Like the Willi Smith Community Archive, She Who Sees the Unknown: The Archive brings a renewed understanding and representation of historical cultural figures. The archive uses storytelling to challenge monstrous figures of Middle Eastern origin as an act of preservation and activation. The creator of the archive, Morehshin Allahyari, considers this a practice of “Re-Figuring” forgotten figures and re-situating their histories. There are four layers in the archive, the first layer is accessible to English speakers, but to pass through to the next layers the visitor must be able to answer a set of language and cultural codes that preserve access to Arabic and Persian-speaking people. She Who Sees the Unknown becomes a gamified archive that asks the user for passcodes for entry into the stories that represent and shape cultural heritage in the SWANA region, protecting the information in the process. Moreshshin considers this an activist practice that reflects on the effects of historical and digital colonialism and other forms of oppression. She subverts what it means to create barriers to an archive, by safekeeping its information for the community it aims to represent. In an interview with Eyebeam, Morehshin shares “I worked on the archival aspect of this project while continuing to question digital colonialism and how we can give access to knowledge while also protecting it from colonial powers.”

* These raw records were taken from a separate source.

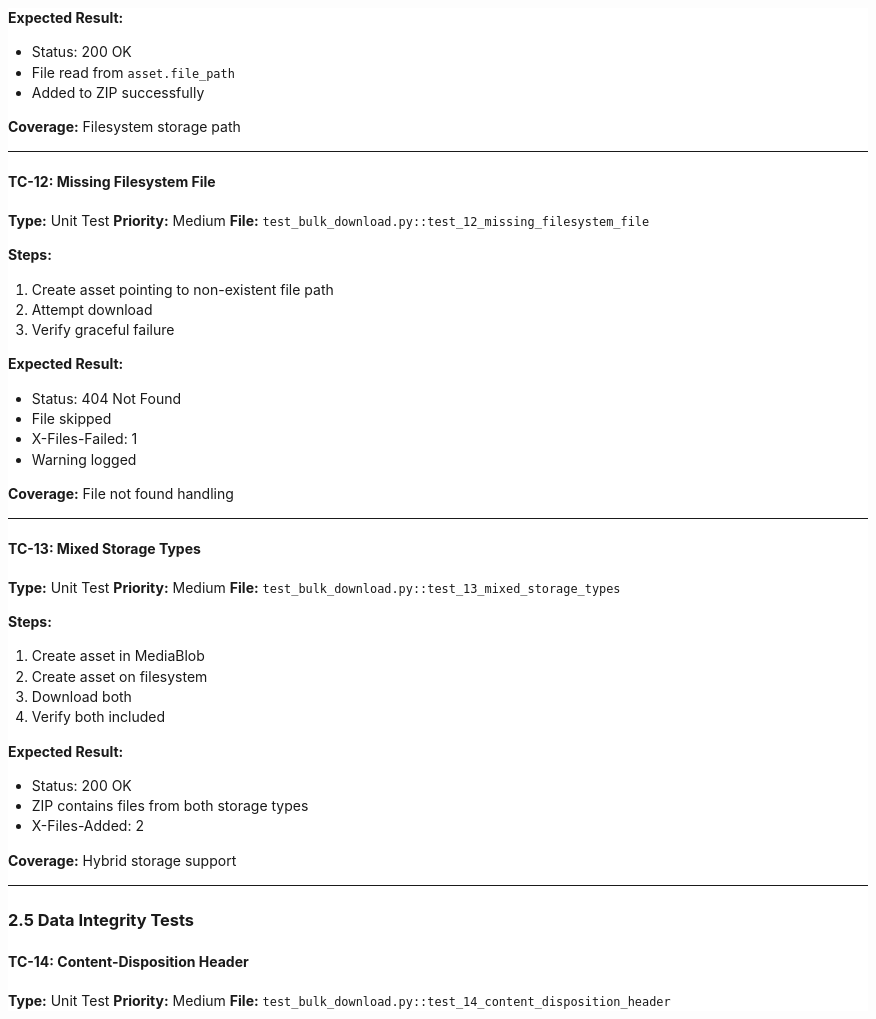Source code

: **Expected Result:**
- Status: 200 OK
- File read from `asset.file_path`
- Added to ZIP successfully

**Coverage:** Filesystem storage path

---

#### TC-12: Missing Filesystem File
**Type:** Unit Test
**Priority:** Medium
**File:** `test_bulk_download.py::test_12_missing_filesystem_file`

**Steps:**
1. Create asset pointing to non-existent file path
2. Attempt download
3. Verify graceful failure

**Expected Result:**
- Status: 404 Not Found
- File skipped
- X-Files-Failed: 1
- Warning logged

**Coverage:** File not found handling

---

#### TC-13: Mixed Storage Types
**Type:** Unit Test
**Priority:** Medium
**File:** `test_bulk_download.py::test_13_mixed_storage_types`

**Steps:**
1. Create asset in MediaBlob
2. Create asset on filesystem
3. Download both
4. Verify both included

**Expected Result:**
- Status: 200 OK
- ZIP contains files from both storage types
- X-Files-Added: 2

**Coverage:** Hybrid storage support

---

### 2.5 Data Integrity Tests

#### TC-14: Content-Disposition Header
**Type:** Unit Test
**Priority:** Medium
**File:** `test_bulk_download.py::test_14_content_disposition_header`
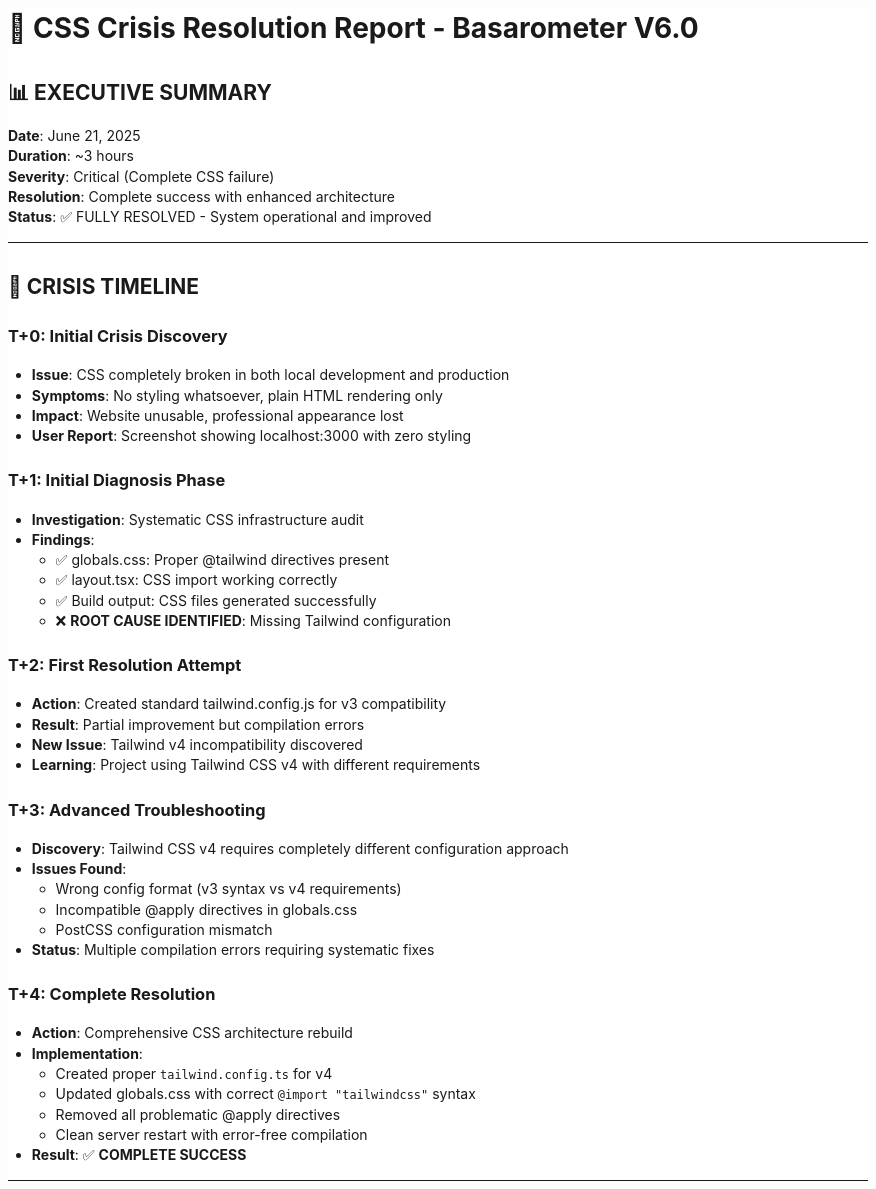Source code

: # 🚨 CSS Crisis Resolution Report - Basarometer V6.0

## 📊 **EXECUTIVE SUMMARY**

**Date**: June 21, 2025  
**Duration**: ~3 hours  
**Severity**: Critical (Complete CSS failure)  
**Resolution**: Complete success with enhanced architecture  
**Status**: ✅ FULLY RESOLVED - System operational and improved

---

## 🎯 **CRISIS TIMELINE**

### **T+0: Initial Crisis Discovery**
- **Issue**: CSS completely broken in both local development and production
- **Symptoms**: No styling whatsoever, plain HTML rendering only
- **Impact**: Website unusable, professional appearance lost
- **User Report**: Screenshot showing localhost:3000 with zero styling

### **T+1: Initial Diagnosis Phase**
- **Investigation**: Systematic CSS infrastructure audit
- **Findings**: 
  - ✅ globals.css: Proper @tailwind directives present
  - ✅ layout.tsx: CSS import working correctly
  - ✅ Build output: CSS files generated successfully
  - ❌ **ROOT CAUSE IDENTIFIED**: Missing Tailwind configuration

### **T+2: First Resolution Attempt**
- **Action**: Created standard tailwind.config.js for v3 compatibility
- **Result**: Partial improvement but compilation errors
- **New Issue**: Tailwind v4 incompatibility discovered
- **Learning**: Project using Tailwind CSS v4 with different requirements

### **T+3: Advanced Troubleshooting**
- **Discovery**: Tailwind CSS v4 requires completely different configuration approach
- **Issues Found**:
  - Wrong config format (v3 syntax vs v4 requirements)
  - Incompatible @apply directives in globals.css
  - PostCSS configuration mismatch
- **Status**: Multiple compilation errors requiring systematic fixes

### **T+4: Complete Resolution**
- **Action**: Comprehensive CSS architecture rebuild
- **Implementation**:
  - Created proper `tailwind.config.ts` for v4
  - Updated globals.css with correct `@import "tailwindcss"` syntax
  - Removed all problematic @apply directives
  - Clean server restart with error-free compilation
- **Result**: ✅ **COMPLETE SUCCESS**

---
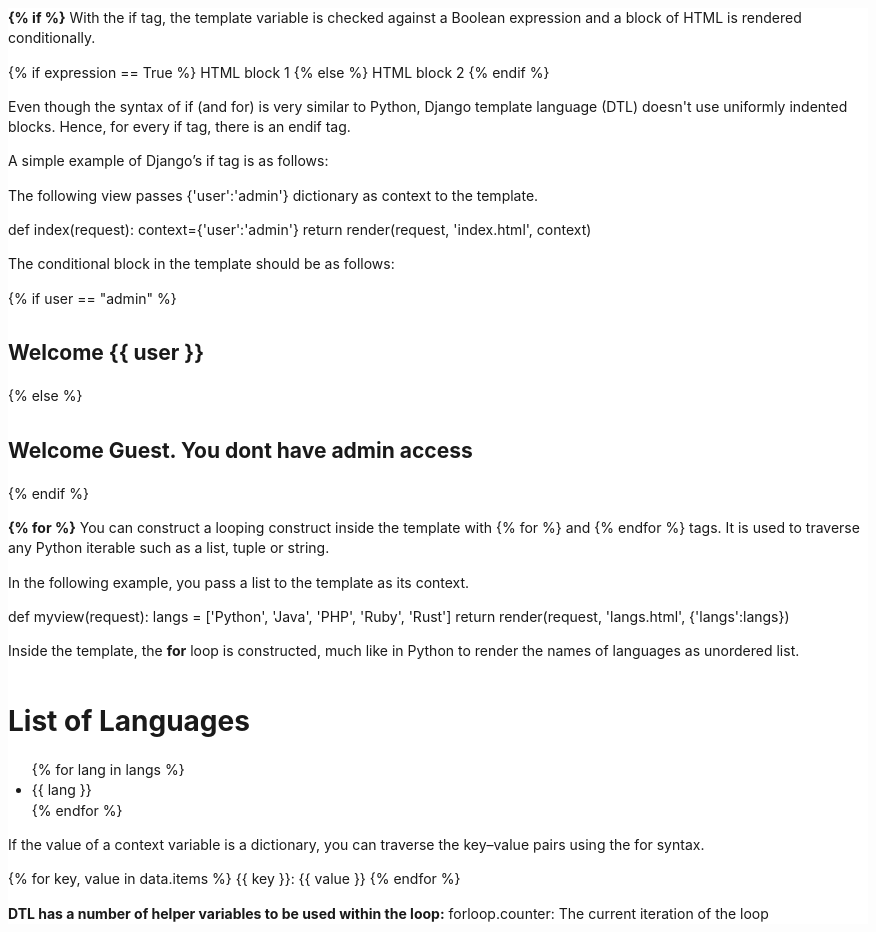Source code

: 
<b>{% if %}</b>
With the if tag, the template variable is checked against a Boolean expression and a block of HTML is rendered conditionally.

{% if expression == True %} 
HTML block 1 
{% else %} 
HTML block 2 
{% endif %} 

Even though the syntax of if (and for) is very similar to Python, Django template language (DTL) doesn't use uniformly indented blocks. Hence, for every if tag, there is an endif tag.

A simple example of Django’s if tag is as follows:

The following view passes {'user':'admin'} dictionary as context to the template.

def index(request): 
    context={'user':'admin'} 
    return render(request, 'index.html', context) 

The conditional block in the template should be as follows:

{% if user == "admin" %} 
<h2>Welcome {{ user }}</h2> 
{% else %} 
<h2>Welcome Guest. You dont have admin access</h2> 
{% endif %} 


<b>{% for %}</b>
You can construct a looping construct inside the template with {% for %} and {% endfor %} tags. It is used to traverse any Python iterable such as a list, tuple or string.

In the following example, you pass a list to the template as its context.

def myview(request): 
    langs = ['Python', 'Java', 'PHP', 'Ruby', 'Rust'] 
    return render(request, 'langs.html', {'langs':langs}) 

Inside the template, the <b>for</b> loop is constructed, much like in Python to render the names of languages as unordered list.

<h1>List of Languages</h1> 
<ul> 
    {% for lang in langs %} 
    <li>{{ lang }}</li> 
    {% endfor %} 
</ul> 

If the value of a context variable is a dictionary, you can traverse the key–value pairs using the for syntax.

{% for key, value in data.items %} 
    {{ key }}: {{ value }} 
{% endfor %} 

<b>DTL has a number of helper variables to be used within the loop:</b>
forloop.counter: The current iteration of the loop
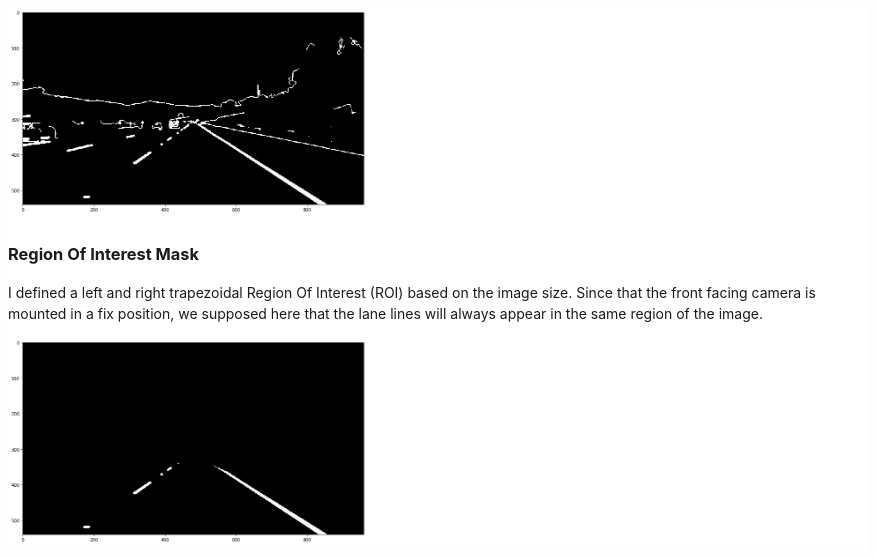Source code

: <img src="https://raw.githubusercontent.com/jokla/jokla.github.io/master/images/post/2017-03-10-lane-detection/merge.png" width="360" alt="Combined Image" />

### Region Of Interest Mask
I defined a left and right trapezoidal Region Of Interest (ROI) based on the image size. Since that the front facing camera is mounted in a fix position, we supposed here that the lane lines will always appear in the same region of the image. 
 
<img src="https://raw.githubusercontent.com/jokla/jokla.github.io/master/images/post/2017-03-10-lane-detection/roi.png" width="360" alt="Combined Image" />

Created and designed by Morehshin Allahyari as part of her research
Looking at these examples, there’s an explicit relationship between how an archive is designed and the content that gets archived. There is no set of rules, procedures, or protocols that must be followed to create a community archive, it is purely a response to what a community needs and wants to see represented. By expanding who can add to an archive and what gets added, community archives show a complex, multi-faceted, and multi-layered understanding of archiving. Inclusive community archives empower individuals and communities who have often been marginalized from archival spaces to reclaim space for themselves. The shaping of these archives is fluid, organic, and free forming, informed by collective memory and knowledge. By sharing their experiences and narratives communities get to represent themselves in history. This radical approach to archiving contributes to our representational belonging, allowing communities to discover themselves in the archive and see themselves as existing in the past, present, and future.